Oh, to go to togo. Isn't that fun to say? Well, it was fun to do also. This is what happened.
It started back in last April. We applied for a resident visa here in Ghana, so that we can stay long term. A process that usually takes about 6 weeks to 3 months, has now been ongoing for a year and 1 month. Basically, Ghana's government is not really working. The Director of Immigration did not even show up at the office for six months. Yeah. So, May 12th, our last extension of an extension on our visa ran out, and we had to leave Ghana and get a new visa to re-enter. Where did we go? Togo!
We decided to kill two birds with one stone; to get our immigration stuff done, and also to encourage the saints in Togo. We left on a bus Monday night around 9 p.m., with Beth Ann Modlin, a volunteer here in Ghana, and Laura Judd, another volunteer, and travelled through the night and arrived at the border, the town of Aflao. Passing through the border, we got our visas for Togo, and met up with our brethren from Togo, Bruno and Amy Koumedjra. It was encouraging to see them again. Amy (originally Morris) is an American lady who came to Ghana to serve in the mission in Ghana. Here, she met Bruno, and brother from Togo, and the rest, as they say is history. They are now serving God in Togo. Well, having travelled through the night, we had a roaring appetite, and treated Bruno and Amy to some breakfast at a restaurant in Togo's capital, which is right at the Ghana/Togo border, Lome.
After breakfast, it was over to the Ghanaian Embassy in Lome, where we dropped off our passports for a new visa (after a wait of about two hours, during which I apparently fell fast asleep). Our paperwork taken care of, we were then free to spend the rest of the time visiting and encouraging the Togolese brethren. We drove up to Vogan, about an hour away from Lome, where Bruno and Amy live. There we met with Kwame "Hammer" Afakule and his family, who are old friends. (The "Hammer" comes from his childhood, when he would crack coconuts with his bare fists... hence Hammer). Hammer was led to Christ as a teen by my dad, when he was here as a missionary kid. Hammer and his wife, Dela, are serving the Lord in Togo now.
Wednesday morning, we were able to visit the school and clinic that the church in Vogan runs. I (Jeremiah) was able to talk to the students, encouraging them that the opportunity they have, not to just get a secular education, but to actually learn the Bible as well, is trully a special one. I also spoke to those who had come for the clinic, encouraging them that, even if they should have perfect health, if they don't assure their spiritual welfare, it profits them nothing.
That evening, after spending time visiting with and encouraging the saints during the day, we met together for the Wednesday night assembly. I again spoke, this time on the subject of righteousness, which is of faith, not through our efforts, but because of who God has made us to be. Afterwards, Bruno, who did a great job translating into Ewe, a local language, was really encouraged, as were many of the brethren. Following the assembly, we returned to Bruno and Amy's home, where we were staying.

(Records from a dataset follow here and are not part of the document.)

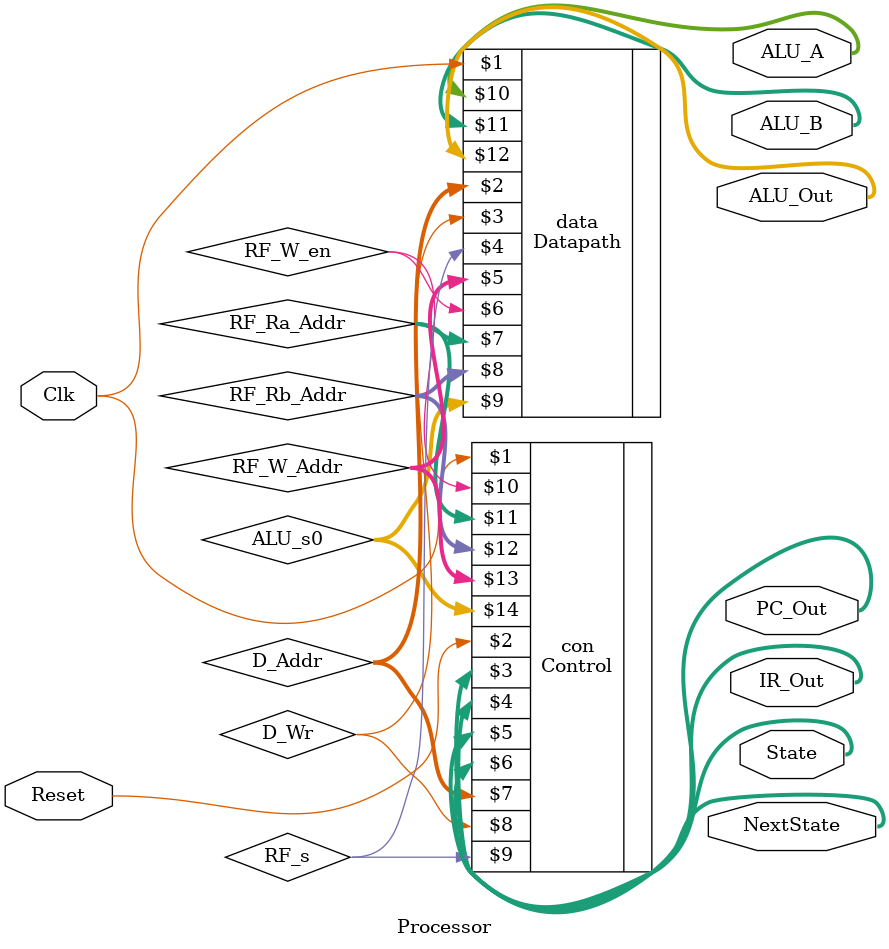
<source format=sv>

module Processor(Clk, Reset, IR_Out, PC_Out, State, NextState, ALU_A, ALU_B, ALU_Out);
	input Clk, Reset;
	output logic [15:0] IR_Out, ALU_A, ALU_B, ALU_Out;
	output [6:0] PC_Out;
	output [3:0] State, NextState;
	logic D_Wr, RF_s, RF_W_en;
	logic [7:0] D_Addr;
	logic [3:0] RF_W_Addr, RF_Ra_Addr, RF_Rb_Addr;
	logic [2:0] ALU_s0;
	
	//Control  (Clk,Rst, PC_Out, IR_Out, OutState, NextState, D_Addr, D_Wr,RF_s, RF_W_en, RF_Ra_Addr, RF_Rb_Addr, RF_W_Addr,Alu_s0);
	Control con(Clk,Reset, PC_Out, IR_Out, State, NextState, D_Addr, D_Wr, RF_s, RF_W_en, RF_Ra_Addr, RF_Rb_Addr, RF_W_Addr,ALU_s0);
	
	//Datapath   (clk, D_Addr, D_Wr, RF_s, RF_W_Addr, RF_W_en, RF_Ra_Addr, RF_Rb_Addr, ALU_s0, ALU_inA, ALU_inB, ALU_out);
	Datapath data(Clk, D_Addr, D_Wr, RF_s, RF_W_Addr, RF_W_en, RF_Ra_Addr, RF_Rb_Addr, ALU_s0, ALU_A, ALU_B, ALU_Out);
endmodule 
</source>
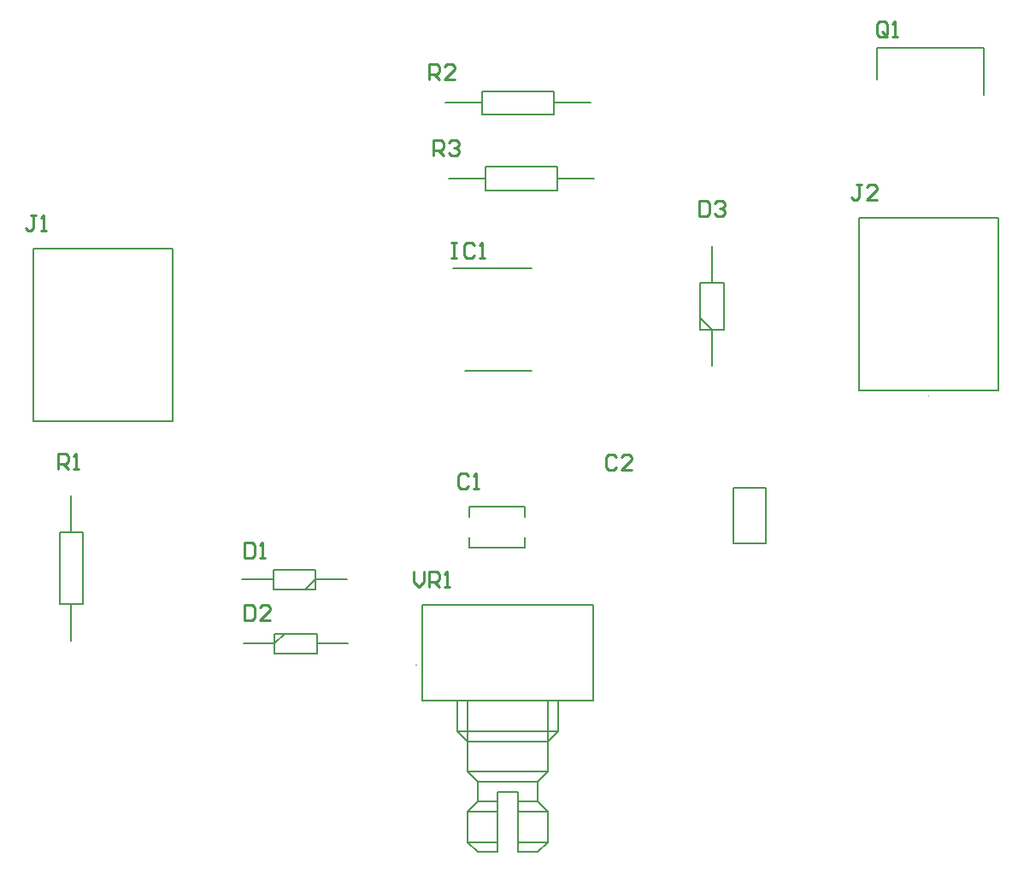
<source format=gto>
G04*
G04 #@! TF.GenerationSoftware,Altium Limited,Altium Designer,23.1.1 (15)*
G04*
G04 Layer_Color=65535*
%FSLAX44Y44*%
%MOMM*%
G71*
G04*
G04 #@! TF.SameCoordinates,D0F7A24C-D961-4E1D-B503-D57C0314947E*
G04*
G04*
G04 #@! TF.FilePolarity,Positive*
G04*
G01*
G75*
%ADD10C,0.1000*%
%ADD11C,0.2000*%
%ADD12C,0.2540*%
D10*
X-962660Y-222860D02*
G03*
X-962660Y-223860I0J-500D01*
G01*
D02*
G03*
X-962660Y-222860I0J500D01*
G01*
X-607370Y-505460D02*
G03*
X-608370Y-505460I-500J0D01*
G01*
D02*
G03*
X-607370Y-505460I500J0D01*
G01*
X-144780Y-375580D02*
G03*
X-144780Y-376580I0J-500D01*
G01*
D02*
G03*
X-144780Y-375580I0J500D01*
G01*
X-652140Y-642620D02*
G03*
X-653140Y-642620I-500J0D01*
G01*
D02*
G03*
X-652140Y-642620I500J0D01*
G01*
X-322580Y-460730D02*
G03*
X-322580Y-461730I0J-500D01*
G01*
D02*
G03*
X-322580Y-460730I0J500D01*
G01*
D11*
X-751120Y-621030D02*
X-720370D01*
X-823870D02*
X-793120D01*
X-783120Y-611030D01*
X-793120Y-631030D02*
Y-611030D01*
Y-631030D02*
X-751120D01*
Y-611030D01*
X-793120D02*
X-751120D01*
X-825140Y-557530D02*
X-794390D01*
X-752390D02*
X-721640D01*
X-762390Y-567530D02*
X-752390Y-557530D01*
Y-567530D02*
Y-547530D01*
X-794390D02*
X-752390D01*
X-794390Y-567530D02*
Y-547530D01*
Y-567530D02*
X-752390D01*
X-196210Y-62230D02*
Y-30280D01*
X-90810D01*
Y-77180D02*
Y-30280D01*
X-604170Y-350520D02*
X-538170D01*
X-616520Y-248920D02*
X-538170D01*
X-1031660Y-229510D02*
X-893660D01*
X-1031660Y-400410D02*
Y-229510D01*
Y-400410D02*
X-893660D01*
Y-229510D01*
X-544870Y-525460D02*
Y-515460D01*
X-599870Y-525460D02*
X-544870D01*
X-599870D02*
Y-515460D01*
X-544870Y-495460D02*
Y-485460D01*
X-599870D02*
X-544870D01*
X-599870Y-495460D02*
Y-485460D01*
X-516730Y-85090D02*
X-480230D01*
X-624230D02*
X-587730D01*
Y-96590D02*
Y-73590D01*
Y-96590D02*
X-516730D01*
Y-73590D01*
X-587730D02*
X-516730D01*
X-213780Y-369930D02*
Y-199030D01*
X-75780D01*
Y-369930D02*
Y-199030D01*
X-213780Y-369930D02*
X-75780D01*
X-552140Y-787620D02*
X-522140D01*
X-552140Y-817620D02*
X-522140D01*
X-602140D02*
X-572140D01*
X-602140Y-787620D02*
X-572140D01*
X-552140Y-777620D02*
X-532140D01*
X-592140D02*
X-572140D01*
X-532140D02*
Y-757620D01*
Y-777620D02*
X-522140Y-787620D01*
Y-817620D02*
Y-787620D01*
X-532140Y-827620D02*
X-522140Y-817620D01*
X-552140Y-827620D02*
X-532140D01*
X-552140D02*
Y-767620D01*
X-572140D02*
X-552140D01*
X-572140Y-827620D02*
Y-767620D01*
X-592140Y-827620D02*
X-572140D01*
X-602140Y-817620D02*
X-592140Y-827620D01*
X-602140Y-817620D02*
Y-787620D01*
X-592140Y-777620D01*
Y-757620D01*
X-602140Y-747620D02*
X-522140D01*
X-612140Y-707620D02*
X-512140D01*
X-522140Y-747620D02*
Y-677620D01*
X-532140Y-757620D02*
X-522140Y-747620D01*
X-592140Y-757620D02*
X-532140D01*
X-602140Y-747620D02*
X-592140Y-757620D01*
X-602140Y-747620D02*
Y-677620D01*
X-512140Y-707620D02*
Y-677620D01*
X-522140Y-717620D02*
X-512140Y-707620D01*
X-602140Y-717620D02*
X-522140D01*
X-612140Y-707620D02*
X-602140Y-717620D01*
X-612140Y-707620D02*
Y-677620D01*
X-647140D02*
Y-582620D01*
X-477140D01*
Y-677620D02*
Y-582620D01*
X-647140Y-677620D02*
X-477140D01*
X-982910Y-581380D02*
Y-510380D01*
X-1005910Y-581380D02*
X-982910D01*
X-1005910D02*
Y-510380D01*
X-982910D01*
X-994410D02*
Y-473880D01*
Y-617880D02*
Y-581380D01*
X-306830Y-521730D02*
Y-466730D01*
X-338330Y-521730D02*
X-306830D01*
X-338330D02*
Y-466730D01*
X-306830D01*
X-371210Y-309550D02*
Y-263190D01*
X-347610D01*
Y-309550D02*
Y-263190D01*
X-371210Y-309550D02*
X-347610D01*
X-371210Y-297750D02*
X-359410Y-309550D01*
Y-345490D02*
Y-309550D01*
Y-263190D02*
Y-227250D01*
X-583920Y-148520D02*
X-512920D01*
Y-171520D02*
Y-148520D01*
X-583920Y-171520D02*
X-512920D01*
X-583920D02*
Y-148520D01*
X-620420Y-160020D02*
X-583920D01*
X-512920D02*
X-476420D01*
D12*
X-822956Y-582933D02*
Y-598167D01*
X-815338D01*
X-812799Y-595628D01*
Y-585472D01*
X-815338Y-582933D01*
X-822956D01*
X-797564Y-598167D02*
X-807721D01*
X-797564Y-588011D01*
Y-585472D01*
X-800103Y-582933D01*
X-805182D01*
X-807721Y-585472D01*
X-822957Y-520703D02*
Y-535938D01*
X-815339D01*
X-812800Y-533398D01*
Y-523242D01*
X-815339Y-520703D01*
X-822957D01*
X-807722Y-535938D02*
X-802643D01*
X-805182D01*
Y-520703D01*
X-807722Y-523242D01*
X-186185Y-17273D02*
Y-7116D01*
X-188724Y-4577D01*
X-193803D01*
X-196342Y-7116D01*
Y-17273D01*
X-193803Y-19812D01*
X-188724D01*
X-191264Y-14734D02*
X-186185Y-19812D01*
X-188724D02*
X-186185Y-17273D01*
X-181107Y-19812D02*
X-176029D01*
X-178568D01*
Y-4577D01*
X-181107Y-7116D01*
X-618236Y-223271D02*
X-613158D01*
X-615697D01*
Y-238506D01*
X-618236D01*
X-613158D01*
X-595383Y-225810D02*
X-597923Y-223271D01*
X-603001D01*
X-605540Y-225810D01*
Y-235967D01*
X-603001Y-238506D01*
X-597923D01*
X-595383Y-235967D01*
X-590305Y-238506D02*
X-585227D01*
X-587766D01*
Y-223271D01*
X-590305Y-225810D01*
X-1029465Y-196093D02*
X-1034544D01*
X-1032004D01*
Y-208789D01*
X-1034544Y-211328D01*
X-1037083D01*
X-1039622Y-208789D01*
X-1024387Y-211328D02*
X-1019309D01*
X-1021848D01*
Y-196093D01*
X-1024387Y-198632D01*
X-601221Y-454664D02*
X-603760Y-452125D01*
X-608839D01*
X-611378Y-454664D01*
Y-464821D01*
X-608839Y-467360D01*
X-603760D01*
X-601221Y-464821D01*
X-596143Y-467360D02*
X-591065D01*
X-593604D01*
Y-452125D01*
X-596143Y-454664D01*
X-639826Y-62230D02*
Y-46995D01*
X-632209D01*
X-629669Y-49534D01*
Y-54612D01*
X-632209Y-57152D01*
X-639826D01*
X-634748D02*
X-629669Y-62230D01*
X-614434D02*
X-624591D01*
X-614434Y-52073D01*
Y-49534D01*
X-616973Y-46995D01*
X-622052D01*
X-624591Y-49534D01*
X-655066Y-549153D02*
Y-559310D01*
X-649988Y-564388D01*
X-644909Y-559310D01*
Y-549153D01*
X-639831Y-564388D02*
Y-549153D01*
X-632213D01*
X-629674Y-551692D01*
Y-556771D01*
X-632213Y-559310D01*
X-639831D01*
X-634753D02*
X-629674Y-564388D01*
X-624596D02*
X-619518D01*
X-622057D01*
Y-549153D01*
X-624596Y-551692D01*
X-636016Y-137160D02*
Y-121925D01*
X-628399D01*
X-625859Y-124464D01*
Y-129543D01*
X-628399Y-132082D01*
X-636016D01*
X-630938D02*
X-625859Y-137160D01*
X-620781Y-124464D02*
X-618242Y-121925D01*
X-613163D01*
X-610624Y-124464D01*
Y-127003D01*
X-613163Y-129543D01*
X-615703D01*
X-613163D01*
X-610624Y-132082D01*
Y-134621D01*
X-613163Y-137160D01*
X-618242D01*
X-620781Y-134621D01*
X-1007110Y-448056D02*
Y-432821D01*
X-999492D01*
X-996953Y-435360D01*
Y-440438D01*
X-999492Y-442978D01*
X-1007110D01*
X-1002032D02*
X-996953Y-448056D01*
X-991875D02*
X-986797D01*
X-989336D01*
Y-432821D01*
X-991875Y-435360D01*
X-211585Y-165613D02*
X-216664D01*
X-214125D01*
Y-178309D01*
X-216664Y-180848D01*
X-219203D01*
X-221742Y-178309D01*
X-196350Y-180848D02*
X-206507D01*
X-196350Y-170691D01*
Y-168152D01*
X-198889Y-165613D01*
X-203968D01*
X-206507Y-168152D01*
X-372364Y-182377D02*
Y-197612D01*
X-364747D01*
X-362207Y-195073D01*
Y-184916D01*
X-364747Y-182377D01*
X-372364D01*
X-357129Y-184916D02*
X-354590Y-182377D01*
X-349511D01*
X-346972Y-184916D01*
Y-187455D01*
X-349511Y-189995D01*
X-352051D01*
X-349511D01*
X-346972Y-192534D01*
Y-195073D01*
X-349511Y-197612D01*
X-354590D01*
X-357129Y-195073D01*
X-454917Y-435868D02*
X-457457Y-433329D01*
X-462535D01*
X-465074Y-435868D01*
Y-446025D01*
X-462535Y-448564D01*
X-457457D01*
X-454917Y-446025D01*
X-439682Y-448564D02*
X-449839D01*
X-439682Y-438407D01*
Y-435868D01*
X-442221Y-433329D01*
X-447300D01*
X-449839Y-435868D01*
M02*

</source>
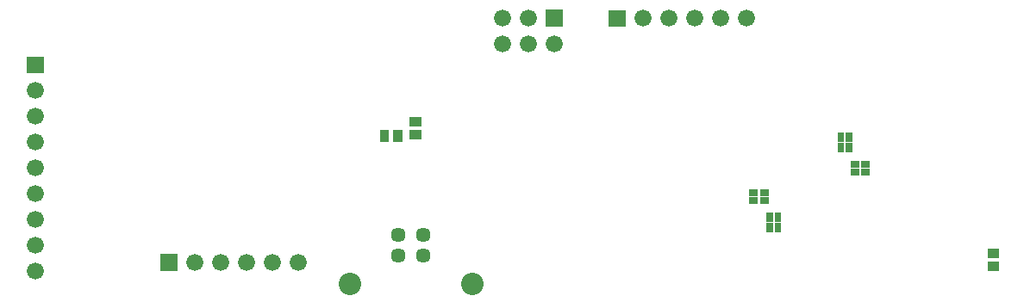
<source format=gbr>
G04 start of page 6 for group -4062 idx -4062 *
G04 Title: (unknown), soldermask *
G04 Creator: pcb 1.99y *
G04 CreationDate: Mon 27 Apr 2009 04:40:54 PM GMT UTC *
G04 For: jean *
G04 Format: Gerber/RS-274X *
G04 PCB-Dimensions: 600000 500000 *
G04 PCB-Coordinate-Origin: lower left *
%MOIN*%
%FSLAX25Y25*%
%LNBACKMASK*%
%ADD11C,0.0200*%
%ADD37C,0.0660*%
%ADD38C,0.0570*%
%ADD39C,0.0870*%
%ADD41R,0.0257X0.0257*%
%ADD42R,0.0355X0.0355*%
G54D37*X75700Y390400D03*
X85700D03*
X95700D03*
X105700D03*
X115700D03*
G54D38*X154427Y400900D03*
X164269D03*
X154427Y393026D03*
X164269D03*
G54D39*X182971Y382199D03*
X135727D03*
G54D37*X14200Y436900D03*
Y426900D03*
Y416900D03*
Y406900D03*
G54D11*G36*
X10900Y470200D02*Y463600D01*
X17500D01*
Y470200D01*
X10900D01*
G37*
G54D37*X14200Y456900D03*
Y446900D03*
Y396900D03*
Y386900D03*
G54D11*G36*
X62400Y393700D02*Y387100D01*
X69000D01*
Y393700D01*
X62400D01*
G37*
G36*
X211500Y488300D02*Y481700D01*
X218100D01*
Y488300D01*
X211500D01*
G37*
G54D37*X204800Y485000D03*
X194800D03*
Y475000D03*
X204800D03*
X214800D03*
G54D11*G36*
X235900Y488200D02*Y481600D01*
X242500D01*
Y488200D01*
X235900D01*
G37*
G54D37*X249200Y484900D03*
X259200D03*
X269200D03*
X279200D03*
X289200D03*
G54D42*X154259Y439892D02*Y438908D01*
X149141Y439892D02*Y438908D01*
X160708Y439841D02*X161692D01*
X160708Y444959D02*X161692D01*
X384208Y393959D02*X385192D01*
X384208Y388841D02*X385192D01*
G54D41*X334807Y428474D02*X335593D01*
X330807D02*X331593D01*
X334807Y425326D02*X335593D01*
X330807D02*X331593D01*
X328774Y439293D02*Y438507D01*
X325626Y439293D02*Y438507D01*
X328774Y435293D02*Y434507D01*
X325626Y435293D02*Y434507D01*
X298126Y408293D02*Y407507D01*
X295807Y414326D02*X296593D01*
X295807Y417474D02*X296593D01*
X291307Y414326D02*X292093D01*
X291307Y417474D02*X292093D01*
X301274Y408293D02*Y407507D01*
X298126Y404293D02*Y403507D01*
X301274Y404293D02*Y403507D01*
M02*

</source>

Amy and the ladies put together a delicious meal, and we had a wonderful time fellowshipping with Bruno and Amy, the Afakules and a few other Togolese brethren.
Thursday, after breakfast with the Afakules, it was time to go back to Lome and pick up our passports, in order to return to Ghana. Goodbyes were said, and we pilled in Bruno's car and were off. 21 (roughly) hours later, we were back in Kumasi and I was helping Alima with math. It was a great time in Togo and we really thank God for the opportunity, and Bruno and Amy, Hammer and Dela for their hospitality. It was all-in-all a very encouraging time.